##### Data extract #####

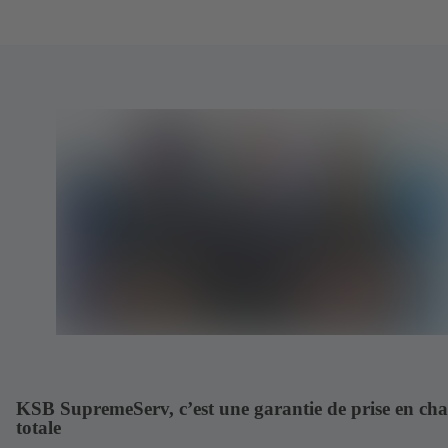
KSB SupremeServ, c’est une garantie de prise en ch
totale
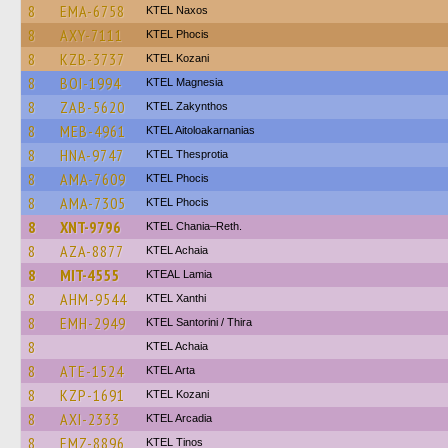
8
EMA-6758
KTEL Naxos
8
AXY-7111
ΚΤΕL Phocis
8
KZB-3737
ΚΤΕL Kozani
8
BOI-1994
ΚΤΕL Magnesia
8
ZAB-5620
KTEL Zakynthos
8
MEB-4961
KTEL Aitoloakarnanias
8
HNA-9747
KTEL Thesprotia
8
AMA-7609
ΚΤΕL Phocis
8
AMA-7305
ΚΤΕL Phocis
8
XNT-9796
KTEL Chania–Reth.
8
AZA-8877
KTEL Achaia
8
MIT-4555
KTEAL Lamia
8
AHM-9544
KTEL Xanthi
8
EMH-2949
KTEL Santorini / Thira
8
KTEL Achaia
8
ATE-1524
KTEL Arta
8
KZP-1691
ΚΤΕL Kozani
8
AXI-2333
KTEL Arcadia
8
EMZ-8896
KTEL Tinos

#####
##### Data extract #####

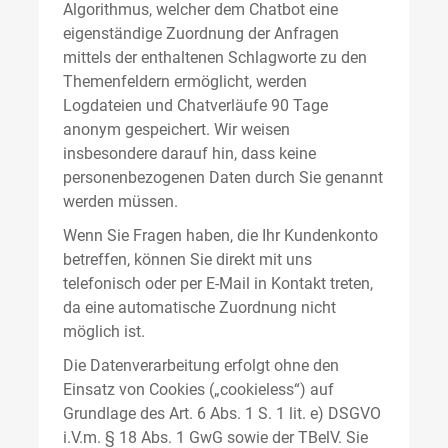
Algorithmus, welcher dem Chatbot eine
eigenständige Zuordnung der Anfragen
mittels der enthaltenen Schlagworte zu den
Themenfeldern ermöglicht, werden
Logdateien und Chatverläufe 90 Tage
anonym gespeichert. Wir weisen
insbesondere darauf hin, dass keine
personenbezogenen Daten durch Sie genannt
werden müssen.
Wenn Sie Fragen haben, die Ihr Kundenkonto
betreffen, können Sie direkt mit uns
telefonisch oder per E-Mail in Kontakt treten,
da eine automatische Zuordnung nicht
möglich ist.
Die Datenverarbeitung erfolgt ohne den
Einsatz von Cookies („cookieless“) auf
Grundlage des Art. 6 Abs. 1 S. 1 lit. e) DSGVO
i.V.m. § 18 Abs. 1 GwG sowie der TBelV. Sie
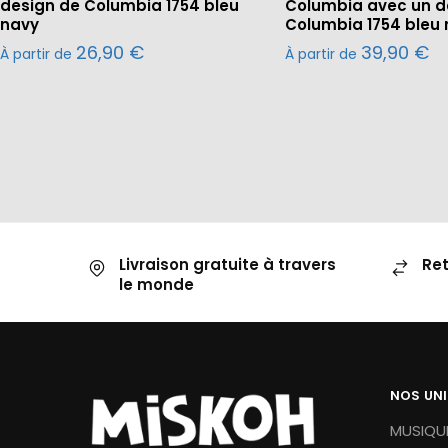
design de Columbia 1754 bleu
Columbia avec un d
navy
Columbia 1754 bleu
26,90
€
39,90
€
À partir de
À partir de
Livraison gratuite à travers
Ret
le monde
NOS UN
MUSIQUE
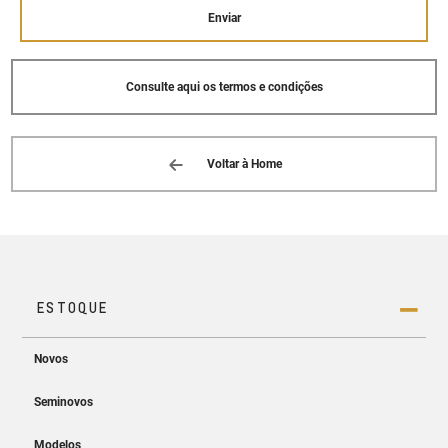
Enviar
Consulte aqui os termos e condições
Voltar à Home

#####

Tally the lines of the listing that include "KTEL". Nothing but the resulting number should be returned.

Response to the exercise
12